• Supplied text
--
For the entire review go here: https://www.goodreads.com/story/show/1371277-upflux

As far as I remember, I've only read & reviewed Baxter's The Time Ships so far - this, then, being the 2nd bk I read by him. The Time Ships continues H.G. Wells's The Time Machine & I very much enjoyed it for that. In my review of The Time Ships I wrote:

"On the back cover of the edition of The Time Ships that I have, the author is referred to as "today's most acclaimed new "hard SF" author, and the acknowledged heir to the visionary legacy of Wells, Heinlein, and Clarke". That might be in a parallel universe b/c I don't recall hearing about him until I got this bk, wch was published in 1995. Of course, I don't know EVERYTHING, just every other thing. Regardless, the notion of the multiverse wasn't postulated in MY universe until the mid-20th century so it's things like that that make this different from Wells's original The Time Machine. I admit, I wd've settled for the Time Traveller going back to the same future, finding Weena, & fucking her brains out w/ explicit description — but I can't fault Baxter for making the bk be an epic exploration of possibilities that cd be scientifically hypothetized way back in the 1990s before everyone had cell-phones & the world completely changed all over again." - https://www.goodreads.com/story/show/1106360-baxter

& there's a similar review on the back of this bk. I'd certainly give the author credit for having a wonderful imagination & pursuing it in significant detail. One thing that particularly interests me about him is the following from the 1st inside page:

"Stephen Baxter applied to become an astronaut in 1991. He didn't make it, but achieved the next best thing by becoming a science fiction writer"

There's nothing like a little imminent disaster to get a novel off to a good start:

"Dura scrambled across the Magfield flux lines to the Net. Men, women and older children were gathered in tight huddles, their thin bodies bumping together as the floated in the turbulent Magfield, laboring at the Net. They cast fearful, distracted glances at the approaching vortex instabilities, and from all around the Net Dura could hear muttered or shouted prayer-chants, pleas for the benevolence of the Xeelee." - p 12

Have you ever thought about the closeness of "pleas" & "please"?

This is a future in wch the birth canal has been engineered to not be such a problem child:

"Dia's pelvis was hinged; with the birth so close the cartiledge locking the two segments of the pelvis together would have dissolved into Dia's blood, leaving her pelvis easily opened. Her birth canal and vagina were already stretching, gaping wide. Everything was working together to allow the baby's head easy passage from the womb to the Air. It's easy, Dura thought. And it's easy because the Ur-humans designed it to be easy, maybe even easier than for themselves..." - p 21

"That wasn't a surprise, of course. Every kid learned at his mother's breast how the Ur-Humans had come from somewhere far away – a place much better than this, of course; Adda suspected every human on every world grew up believing that – and had left children here to grow, to be strong, and to join the community of mankind one day, all under the beneficial and all-too-abstract gaze of that multiple God, the Xeelee." - p 26

"Star Humans are microscopic, but their hopes and fears, and loves, are not. And the future of humans everywhere, on Earth and among the stars, depends on their courage in the face of attack by the mighty Xeelee, owners of the universe." - back cover

Hence the stage is set for a whole series of novels by Baxter (apparently this is the 3rd of them, wch I didn't realize, so the stage has long-since been set).
--
• Dataset entries
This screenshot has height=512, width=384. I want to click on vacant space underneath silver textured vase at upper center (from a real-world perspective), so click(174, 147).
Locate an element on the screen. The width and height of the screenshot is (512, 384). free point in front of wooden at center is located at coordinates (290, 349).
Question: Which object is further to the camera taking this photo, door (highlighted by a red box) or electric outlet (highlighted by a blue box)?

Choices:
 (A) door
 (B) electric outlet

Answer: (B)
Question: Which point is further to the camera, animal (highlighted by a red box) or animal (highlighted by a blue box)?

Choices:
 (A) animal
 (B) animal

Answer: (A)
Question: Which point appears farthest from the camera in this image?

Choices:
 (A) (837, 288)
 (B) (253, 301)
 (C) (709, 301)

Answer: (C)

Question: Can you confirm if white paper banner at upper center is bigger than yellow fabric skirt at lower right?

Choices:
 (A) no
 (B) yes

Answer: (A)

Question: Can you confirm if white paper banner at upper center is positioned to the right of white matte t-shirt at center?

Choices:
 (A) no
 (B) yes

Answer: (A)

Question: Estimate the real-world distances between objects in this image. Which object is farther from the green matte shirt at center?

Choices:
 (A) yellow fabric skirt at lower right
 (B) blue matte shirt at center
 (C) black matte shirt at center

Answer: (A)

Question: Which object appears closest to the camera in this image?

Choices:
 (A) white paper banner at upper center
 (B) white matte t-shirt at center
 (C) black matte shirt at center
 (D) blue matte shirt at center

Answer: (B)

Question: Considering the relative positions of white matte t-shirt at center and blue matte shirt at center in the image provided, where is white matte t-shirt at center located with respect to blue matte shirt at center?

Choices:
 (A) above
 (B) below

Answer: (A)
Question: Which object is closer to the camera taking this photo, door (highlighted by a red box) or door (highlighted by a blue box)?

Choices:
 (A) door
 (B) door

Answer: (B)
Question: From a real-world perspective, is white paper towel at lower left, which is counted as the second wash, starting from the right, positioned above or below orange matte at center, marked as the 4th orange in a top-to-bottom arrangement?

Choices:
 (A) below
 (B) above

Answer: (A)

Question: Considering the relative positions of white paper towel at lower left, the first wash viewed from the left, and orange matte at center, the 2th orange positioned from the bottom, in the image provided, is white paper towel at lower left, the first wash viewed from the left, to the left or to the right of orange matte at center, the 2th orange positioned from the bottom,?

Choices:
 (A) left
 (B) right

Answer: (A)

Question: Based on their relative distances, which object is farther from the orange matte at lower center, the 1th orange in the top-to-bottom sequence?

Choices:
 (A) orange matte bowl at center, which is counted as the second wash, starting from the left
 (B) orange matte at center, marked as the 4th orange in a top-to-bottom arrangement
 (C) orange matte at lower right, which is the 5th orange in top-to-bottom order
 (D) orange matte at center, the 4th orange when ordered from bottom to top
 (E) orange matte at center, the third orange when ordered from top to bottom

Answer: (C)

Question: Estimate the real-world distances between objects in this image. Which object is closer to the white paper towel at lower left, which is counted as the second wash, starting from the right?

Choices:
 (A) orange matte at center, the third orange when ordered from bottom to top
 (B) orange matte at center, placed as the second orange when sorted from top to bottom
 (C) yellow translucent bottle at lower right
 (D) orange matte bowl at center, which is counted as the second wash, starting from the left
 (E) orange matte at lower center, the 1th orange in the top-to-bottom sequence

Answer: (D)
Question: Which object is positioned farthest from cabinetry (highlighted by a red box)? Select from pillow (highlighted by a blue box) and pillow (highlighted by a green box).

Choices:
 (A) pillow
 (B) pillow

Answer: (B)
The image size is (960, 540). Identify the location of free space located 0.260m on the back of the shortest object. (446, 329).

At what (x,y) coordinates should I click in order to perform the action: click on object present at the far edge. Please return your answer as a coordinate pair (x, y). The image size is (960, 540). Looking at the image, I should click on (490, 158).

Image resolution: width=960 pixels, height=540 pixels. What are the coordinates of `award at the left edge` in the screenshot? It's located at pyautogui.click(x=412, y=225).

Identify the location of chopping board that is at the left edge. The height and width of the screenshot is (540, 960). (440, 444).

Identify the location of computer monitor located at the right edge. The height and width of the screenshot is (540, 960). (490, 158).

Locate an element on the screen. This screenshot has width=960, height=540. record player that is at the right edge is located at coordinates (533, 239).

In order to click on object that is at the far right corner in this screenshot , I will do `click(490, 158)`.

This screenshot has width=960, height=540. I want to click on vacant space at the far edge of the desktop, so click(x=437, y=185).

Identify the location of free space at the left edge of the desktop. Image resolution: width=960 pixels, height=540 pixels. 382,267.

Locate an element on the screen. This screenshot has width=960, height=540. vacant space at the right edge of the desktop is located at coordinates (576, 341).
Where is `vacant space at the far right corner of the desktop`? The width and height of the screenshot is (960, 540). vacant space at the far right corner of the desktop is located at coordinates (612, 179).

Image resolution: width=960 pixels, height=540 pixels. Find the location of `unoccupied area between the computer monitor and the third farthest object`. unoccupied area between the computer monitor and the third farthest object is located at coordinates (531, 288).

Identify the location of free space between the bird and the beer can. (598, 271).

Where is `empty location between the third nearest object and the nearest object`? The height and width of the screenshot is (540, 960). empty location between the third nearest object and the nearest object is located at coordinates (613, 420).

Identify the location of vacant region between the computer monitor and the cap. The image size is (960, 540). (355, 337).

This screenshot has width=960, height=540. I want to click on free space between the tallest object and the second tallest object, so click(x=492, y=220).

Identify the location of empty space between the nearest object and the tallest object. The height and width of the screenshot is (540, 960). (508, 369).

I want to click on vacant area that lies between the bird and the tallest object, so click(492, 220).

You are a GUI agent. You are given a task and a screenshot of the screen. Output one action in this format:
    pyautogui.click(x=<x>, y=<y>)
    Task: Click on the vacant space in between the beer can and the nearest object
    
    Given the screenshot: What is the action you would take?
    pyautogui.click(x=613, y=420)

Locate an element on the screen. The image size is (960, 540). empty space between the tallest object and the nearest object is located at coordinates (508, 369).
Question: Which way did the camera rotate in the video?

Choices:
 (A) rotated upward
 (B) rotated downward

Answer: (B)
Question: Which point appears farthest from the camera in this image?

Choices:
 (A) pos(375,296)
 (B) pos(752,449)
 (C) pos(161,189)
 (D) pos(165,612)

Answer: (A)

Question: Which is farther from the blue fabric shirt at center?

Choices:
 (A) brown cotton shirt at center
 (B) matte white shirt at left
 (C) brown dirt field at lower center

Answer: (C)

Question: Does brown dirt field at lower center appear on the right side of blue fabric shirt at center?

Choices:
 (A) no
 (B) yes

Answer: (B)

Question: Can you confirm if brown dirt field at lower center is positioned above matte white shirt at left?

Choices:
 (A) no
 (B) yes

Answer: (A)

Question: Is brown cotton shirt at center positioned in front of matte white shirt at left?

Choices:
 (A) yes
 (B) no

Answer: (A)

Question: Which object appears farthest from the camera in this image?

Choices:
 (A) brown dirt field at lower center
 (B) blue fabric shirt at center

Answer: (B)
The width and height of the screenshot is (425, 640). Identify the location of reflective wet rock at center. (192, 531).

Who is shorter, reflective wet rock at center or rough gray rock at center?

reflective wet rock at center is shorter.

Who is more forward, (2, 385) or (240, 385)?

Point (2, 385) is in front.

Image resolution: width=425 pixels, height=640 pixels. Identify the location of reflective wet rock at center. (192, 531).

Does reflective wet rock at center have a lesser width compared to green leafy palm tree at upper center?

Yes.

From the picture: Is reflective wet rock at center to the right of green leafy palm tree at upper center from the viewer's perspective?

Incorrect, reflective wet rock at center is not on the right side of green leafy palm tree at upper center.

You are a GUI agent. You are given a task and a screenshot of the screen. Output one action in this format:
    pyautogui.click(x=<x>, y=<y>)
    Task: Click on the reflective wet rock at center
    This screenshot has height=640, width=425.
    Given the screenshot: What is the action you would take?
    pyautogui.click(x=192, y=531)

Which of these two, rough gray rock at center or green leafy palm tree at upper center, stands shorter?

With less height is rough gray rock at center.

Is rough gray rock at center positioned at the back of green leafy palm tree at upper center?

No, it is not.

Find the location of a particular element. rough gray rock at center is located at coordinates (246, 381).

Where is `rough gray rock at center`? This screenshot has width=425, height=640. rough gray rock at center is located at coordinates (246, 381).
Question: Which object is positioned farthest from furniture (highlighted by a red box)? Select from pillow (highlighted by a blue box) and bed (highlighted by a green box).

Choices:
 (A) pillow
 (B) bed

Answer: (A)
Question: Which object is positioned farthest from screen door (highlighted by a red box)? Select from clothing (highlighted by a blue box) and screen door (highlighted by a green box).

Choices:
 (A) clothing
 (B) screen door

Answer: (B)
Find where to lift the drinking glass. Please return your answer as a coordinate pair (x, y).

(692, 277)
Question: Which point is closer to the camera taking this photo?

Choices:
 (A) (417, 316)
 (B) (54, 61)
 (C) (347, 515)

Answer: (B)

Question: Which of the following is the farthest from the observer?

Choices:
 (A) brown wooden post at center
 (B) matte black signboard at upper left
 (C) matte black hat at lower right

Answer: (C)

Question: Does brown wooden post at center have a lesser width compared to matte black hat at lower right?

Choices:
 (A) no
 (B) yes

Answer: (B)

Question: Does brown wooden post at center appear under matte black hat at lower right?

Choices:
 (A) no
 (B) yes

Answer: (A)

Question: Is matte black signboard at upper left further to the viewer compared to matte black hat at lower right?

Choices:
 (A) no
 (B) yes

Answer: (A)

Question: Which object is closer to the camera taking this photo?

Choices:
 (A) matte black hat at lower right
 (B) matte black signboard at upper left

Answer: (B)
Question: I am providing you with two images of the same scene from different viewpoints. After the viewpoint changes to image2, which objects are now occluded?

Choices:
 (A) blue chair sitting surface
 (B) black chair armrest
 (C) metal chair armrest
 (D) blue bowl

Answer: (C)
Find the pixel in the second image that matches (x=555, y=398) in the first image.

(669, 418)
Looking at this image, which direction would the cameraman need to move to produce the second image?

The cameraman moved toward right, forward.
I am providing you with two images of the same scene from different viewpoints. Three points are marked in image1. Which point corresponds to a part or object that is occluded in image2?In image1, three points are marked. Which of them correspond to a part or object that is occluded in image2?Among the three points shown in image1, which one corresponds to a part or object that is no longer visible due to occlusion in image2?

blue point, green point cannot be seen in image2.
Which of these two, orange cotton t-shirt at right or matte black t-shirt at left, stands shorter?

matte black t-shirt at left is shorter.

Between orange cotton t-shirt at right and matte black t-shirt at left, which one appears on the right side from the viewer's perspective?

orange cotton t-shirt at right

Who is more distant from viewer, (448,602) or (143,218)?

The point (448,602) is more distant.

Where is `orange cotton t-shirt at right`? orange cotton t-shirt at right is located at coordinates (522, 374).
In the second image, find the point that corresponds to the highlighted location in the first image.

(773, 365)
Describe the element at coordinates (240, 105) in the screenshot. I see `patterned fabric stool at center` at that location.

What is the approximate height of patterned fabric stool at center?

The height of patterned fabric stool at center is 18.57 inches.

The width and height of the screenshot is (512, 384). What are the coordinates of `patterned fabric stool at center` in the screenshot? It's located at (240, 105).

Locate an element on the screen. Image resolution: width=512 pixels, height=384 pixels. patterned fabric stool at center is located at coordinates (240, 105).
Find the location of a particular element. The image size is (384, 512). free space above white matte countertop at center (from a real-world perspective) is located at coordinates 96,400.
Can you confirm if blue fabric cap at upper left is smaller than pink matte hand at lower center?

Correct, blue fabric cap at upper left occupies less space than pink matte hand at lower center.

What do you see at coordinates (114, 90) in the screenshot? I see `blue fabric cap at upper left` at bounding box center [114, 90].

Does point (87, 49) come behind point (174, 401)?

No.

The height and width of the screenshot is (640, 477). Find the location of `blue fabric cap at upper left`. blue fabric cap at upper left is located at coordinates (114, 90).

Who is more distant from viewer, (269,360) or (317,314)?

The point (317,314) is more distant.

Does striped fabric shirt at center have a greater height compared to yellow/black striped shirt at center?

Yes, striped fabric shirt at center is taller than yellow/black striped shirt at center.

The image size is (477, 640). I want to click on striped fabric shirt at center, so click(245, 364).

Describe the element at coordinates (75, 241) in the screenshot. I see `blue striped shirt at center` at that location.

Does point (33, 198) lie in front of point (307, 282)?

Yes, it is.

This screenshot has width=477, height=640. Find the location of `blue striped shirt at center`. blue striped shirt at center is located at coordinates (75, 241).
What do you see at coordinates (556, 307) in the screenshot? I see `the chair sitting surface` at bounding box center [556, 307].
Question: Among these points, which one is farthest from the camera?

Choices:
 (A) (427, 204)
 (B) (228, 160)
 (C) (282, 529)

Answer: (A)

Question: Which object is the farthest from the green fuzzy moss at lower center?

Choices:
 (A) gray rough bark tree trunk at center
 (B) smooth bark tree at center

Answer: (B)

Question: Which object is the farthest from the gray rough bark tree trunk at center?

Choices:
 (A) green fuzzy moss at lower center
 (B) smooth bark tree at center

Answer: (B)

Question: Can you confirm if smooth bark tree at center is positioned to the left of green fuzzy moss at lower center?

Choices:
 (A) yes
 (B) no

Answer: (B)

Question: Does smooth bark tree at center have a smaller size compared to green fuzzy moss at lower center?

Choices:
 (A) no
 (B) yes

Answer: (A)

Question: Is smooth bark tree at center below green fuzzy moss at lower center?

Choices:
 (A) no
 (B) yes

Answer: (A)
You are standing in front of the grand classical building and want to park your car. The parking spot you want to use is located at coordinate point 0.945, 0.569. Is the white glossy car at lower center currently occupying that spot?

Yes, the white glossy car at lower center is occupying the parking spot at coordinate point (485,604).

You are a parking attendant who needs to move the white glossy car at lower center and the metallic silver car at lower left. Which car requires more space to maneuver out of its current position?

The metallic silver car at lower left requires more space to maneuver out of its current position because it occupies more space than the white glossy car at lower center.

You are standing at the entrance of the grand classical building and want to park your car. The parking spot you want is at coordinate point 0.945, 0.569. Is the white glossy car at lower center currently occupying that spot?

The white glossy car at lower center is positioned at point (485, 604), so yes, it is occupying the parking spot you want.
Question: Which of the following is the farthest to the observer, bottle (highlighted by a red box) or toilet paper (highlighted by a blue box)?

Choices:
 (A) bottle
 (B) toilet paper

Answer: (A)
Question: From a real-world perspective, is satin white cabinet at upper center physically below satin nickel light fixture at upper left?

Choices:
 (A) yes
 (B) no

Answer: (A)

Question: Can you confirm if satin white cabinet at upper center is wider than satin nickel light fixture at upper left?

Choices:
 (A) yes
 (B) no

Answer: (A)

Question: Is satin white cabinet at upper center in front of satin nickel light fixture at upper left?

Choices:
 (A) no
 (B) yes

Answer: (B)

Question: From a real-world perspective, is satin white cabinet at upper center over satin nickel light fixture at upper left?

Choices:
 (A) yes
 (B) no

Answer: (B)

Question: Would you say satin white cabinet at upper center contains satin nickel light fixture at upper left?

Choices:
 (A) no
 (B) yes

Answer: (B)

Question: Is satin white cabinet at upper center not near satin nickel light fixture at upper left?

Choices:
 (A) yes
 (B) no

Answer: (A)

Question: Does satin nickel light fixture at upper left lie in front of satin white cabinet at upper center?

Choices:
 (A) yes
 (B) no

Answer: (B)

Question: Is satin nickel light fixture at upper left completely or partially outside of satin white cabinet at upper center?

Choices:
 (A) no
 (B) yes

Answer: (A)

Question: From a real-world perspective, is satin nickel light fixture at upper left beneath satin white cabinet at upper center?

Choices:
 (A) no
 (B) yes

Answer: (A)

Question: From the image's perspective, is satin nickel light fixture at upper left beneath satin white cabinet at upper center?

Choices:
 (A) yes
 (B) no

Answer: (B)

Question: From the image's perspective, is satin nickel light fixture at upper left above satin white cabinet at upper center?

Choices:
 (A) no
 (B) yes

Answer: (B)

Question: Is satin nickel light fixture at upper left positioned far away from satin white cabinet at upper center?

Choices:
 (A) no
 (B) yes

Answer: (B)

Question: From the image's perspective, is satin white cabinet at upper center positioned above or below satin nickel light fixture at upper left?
--
• Job
Write out the review's stretch from "Hence the stage" through "long-since been set).", swapping "novels" for "books". Nothing here depends on the lines.

• Expected answer
Hence the stage is set for a whole series of books by Baxter (apparently this is the 3rd of them, wch I didn't realize, so the stage has long-since been set).